TRENGGALEK, RagamWarta.co.id – Ketua Lembaga Study Kebijakan Publik (LSKP) Ghanief Tanto Adi Wijaya tanggapi pernyataan salah satu kader Partai Golkar Yusuf Ashari yang mengusulkan DPP Golkar tak mendukung Moh. Nur Arifin pada Pilbup Trenggalek 2020.
“Saya menilai bahwa itu hanya merupakan pendapat pribadi,” kata Ghanief, Kamis, (23/1/2020).
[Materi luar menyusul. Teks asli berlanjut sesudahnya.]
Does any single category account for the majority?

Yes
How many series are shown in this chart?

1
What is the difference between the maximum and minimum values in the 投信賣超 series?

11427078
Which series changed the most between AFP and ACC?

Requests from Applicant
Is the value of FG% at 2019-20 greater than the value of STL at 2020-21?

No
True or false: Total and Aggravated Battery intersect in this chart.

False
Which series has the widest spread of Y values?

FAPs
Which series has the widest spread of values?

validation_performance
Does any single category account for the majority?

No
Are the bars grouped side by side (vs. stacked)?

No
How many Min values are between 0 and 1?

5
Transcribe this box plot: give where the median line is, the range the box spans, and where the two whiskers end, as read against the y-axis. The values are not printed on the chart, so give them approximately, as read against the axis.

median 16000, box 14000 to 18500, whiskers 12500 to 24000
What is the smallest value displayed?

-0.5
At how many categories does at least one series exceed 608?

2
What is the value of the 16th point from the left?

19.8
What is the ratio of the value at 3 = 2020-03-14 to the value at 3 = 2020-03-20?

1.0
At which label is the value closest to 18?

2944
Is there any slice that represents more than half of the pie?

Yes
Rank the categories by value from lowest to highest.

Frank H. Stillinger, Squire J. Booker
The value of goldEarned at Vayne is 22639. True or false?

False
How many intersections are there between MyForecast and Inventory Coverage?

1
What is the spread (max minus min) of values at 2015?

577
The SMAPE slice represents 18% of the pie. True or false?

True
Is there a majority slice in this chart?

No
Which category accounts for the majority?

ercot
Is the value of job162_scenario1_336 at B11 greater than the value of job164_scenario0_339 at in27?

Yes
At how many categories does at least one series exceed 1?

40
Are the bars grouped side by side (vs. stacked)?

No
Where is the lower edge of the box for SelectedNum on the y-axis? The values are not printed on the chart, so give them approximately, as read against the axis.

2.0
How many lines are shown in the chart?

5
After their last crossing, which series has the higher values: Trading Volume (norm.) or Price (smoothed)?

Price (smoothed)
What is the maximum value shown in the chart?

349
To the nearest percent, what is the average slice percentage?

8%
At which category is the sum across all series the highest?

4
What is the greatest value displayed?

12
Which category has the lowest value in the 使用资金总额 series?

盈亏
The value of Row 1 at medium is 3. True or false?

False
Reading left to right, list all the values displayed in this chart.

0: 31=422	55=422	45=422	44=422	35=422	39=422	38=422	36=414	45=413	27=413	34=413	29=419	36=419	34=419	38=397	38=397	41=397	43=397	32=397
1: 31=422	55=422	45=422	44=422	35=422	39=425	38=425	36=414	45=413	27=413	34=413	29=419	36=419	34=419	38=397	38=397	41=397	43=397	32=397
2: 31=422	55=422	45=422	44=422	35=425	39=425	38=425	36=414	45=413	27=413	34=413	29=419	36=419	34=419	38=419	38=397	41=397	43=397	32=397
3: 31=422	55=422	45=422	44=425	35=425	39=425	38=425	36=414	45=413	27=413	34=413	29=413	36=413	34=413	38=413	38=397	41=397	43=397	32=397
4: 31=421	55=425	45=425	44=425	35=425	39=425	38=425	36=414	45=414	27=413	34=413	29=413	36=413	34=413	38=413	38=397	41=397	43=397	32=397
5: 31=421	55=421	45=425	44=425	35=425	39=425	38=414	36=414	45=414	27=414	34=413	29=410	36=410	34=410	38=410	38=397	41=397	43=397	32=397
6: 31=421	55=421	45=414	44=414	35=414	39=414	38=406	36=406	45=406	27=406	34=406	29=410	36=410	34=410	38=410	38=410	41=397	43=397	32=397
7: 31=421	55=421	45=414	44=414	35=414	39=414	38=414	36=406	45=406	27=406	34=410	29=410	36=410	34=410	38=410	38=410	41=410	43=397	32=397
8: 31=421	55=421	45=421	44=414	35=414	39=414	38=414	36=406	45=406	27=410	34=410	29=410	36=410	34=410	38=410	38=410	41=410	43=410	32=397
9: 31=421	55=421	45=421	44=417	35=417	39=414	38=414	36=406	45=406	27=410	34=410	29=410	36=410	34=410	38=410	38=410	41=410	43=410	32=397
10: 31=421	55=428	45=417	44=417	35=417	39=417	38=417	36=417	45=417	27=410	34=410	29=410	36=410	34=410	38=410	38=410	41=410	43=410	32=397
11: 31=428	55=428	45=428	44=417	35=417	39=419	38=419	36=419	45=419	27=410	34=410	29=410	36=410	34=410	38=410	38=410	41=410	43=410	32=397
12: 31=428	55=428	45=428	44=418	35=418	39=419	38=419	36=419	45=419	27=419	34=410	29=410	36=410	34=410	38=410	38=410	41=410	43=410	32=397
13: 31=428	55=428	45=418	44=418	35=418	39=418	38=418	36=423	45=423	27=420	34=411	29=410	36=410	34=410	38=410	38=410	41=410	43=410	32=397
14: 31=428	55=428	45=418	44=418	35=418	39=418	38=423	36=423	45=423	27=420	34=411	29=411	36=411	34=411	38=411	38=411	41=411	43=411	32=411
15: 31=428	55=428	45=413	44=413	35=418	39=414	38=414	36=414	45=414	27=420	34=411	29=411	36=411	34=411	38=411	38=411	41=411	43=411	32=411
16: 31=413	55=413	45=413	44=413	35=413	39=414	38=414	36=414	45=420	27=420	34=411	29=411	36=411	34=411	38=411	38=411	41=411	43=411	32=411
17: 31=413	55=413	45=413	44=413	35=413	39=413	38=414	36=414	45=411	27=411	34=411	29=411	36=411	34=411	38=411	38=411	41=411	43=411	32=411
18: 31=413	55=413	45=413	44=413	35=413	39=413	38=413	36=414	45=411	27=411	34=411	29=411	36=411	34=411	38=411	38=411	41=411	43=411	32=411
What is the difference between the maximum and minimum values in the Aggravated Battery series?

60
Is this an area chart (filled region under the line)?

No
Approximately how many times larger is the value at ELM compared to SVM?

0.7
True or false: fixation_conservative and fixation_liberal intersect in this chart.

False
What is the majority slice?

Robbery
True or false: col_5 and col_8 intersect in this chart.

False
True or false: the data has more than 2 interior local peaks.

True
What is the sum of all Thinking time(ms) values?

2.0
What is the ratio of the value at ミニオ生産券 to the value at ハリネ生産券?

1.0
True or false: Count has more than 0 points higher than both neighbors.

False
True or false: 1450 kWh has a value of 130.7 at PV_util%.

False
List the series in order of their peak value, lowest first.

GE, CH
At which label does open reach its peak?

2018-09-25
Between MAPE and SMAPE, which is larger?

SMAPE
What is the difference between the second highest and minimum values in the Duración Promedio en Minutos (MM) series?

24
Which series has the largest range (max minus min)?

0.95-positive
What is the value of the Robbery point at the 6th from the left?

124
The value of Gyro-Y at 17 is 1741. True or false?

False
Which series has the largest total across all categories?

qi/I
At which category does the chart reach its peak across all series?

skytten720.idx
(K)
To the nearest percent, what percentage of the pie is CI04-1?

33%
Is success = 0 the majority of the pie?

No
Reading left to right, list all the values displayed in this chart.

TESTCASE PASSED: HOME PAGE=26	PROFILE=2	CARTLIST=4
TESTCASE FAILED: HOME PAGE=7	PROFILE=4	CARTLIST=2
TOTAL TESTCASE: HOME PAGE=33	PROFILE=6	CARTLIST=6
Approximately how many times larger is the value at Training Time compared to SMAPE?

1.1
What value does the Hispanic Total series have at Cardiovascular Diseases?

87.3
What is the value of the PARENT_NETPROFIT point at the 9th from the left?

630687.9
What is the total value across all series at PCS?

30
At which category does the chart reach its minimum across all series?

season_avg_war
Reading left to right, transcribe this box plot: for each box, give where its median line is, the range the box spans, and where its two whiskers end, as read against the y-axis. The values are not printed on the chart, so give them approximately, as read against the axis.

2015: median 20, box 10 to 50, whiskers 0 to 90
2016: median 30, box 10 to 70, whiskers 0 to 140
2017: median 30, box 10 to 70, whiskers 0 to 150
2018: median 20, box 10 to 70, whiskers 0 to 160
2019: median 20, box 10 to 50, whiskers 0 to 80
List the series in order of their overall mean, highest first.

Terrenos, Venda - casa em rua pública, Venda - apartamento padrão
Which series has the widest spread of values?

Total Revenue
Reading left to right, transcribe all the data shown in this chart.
Karena menurutnya secara prosedur Partai Golkar punya mekanisme dalam hal penjaringan bakal calon yang akan diusung. Sedangkan tentang pernyataan bahwa Bupati gagal merangkul parpol pengusungnya saat Pilbup 2015 lalu hingga belum adanya Wakil Bupati Trenggalek juga perlu diluruskan.
Baca selengkapnya : Dirasa Gagal Kader Golkar Trenggalek Usul Agar DPP Tidak Beri Rekom Incumbent
“Karena pengangkatan Wakil Bupati bukan ranah Bupati,” tuturnya
Ditambahkan Ghanief, sesuai regulasi yang ada pengangkatan wakil bupati merupakan kewenangan partai pengusung yang digodok secara bersama untuk kemudian disodorkan pada Bupati yang selanjutnya dilakukan pemilihan di lembaga DPRD.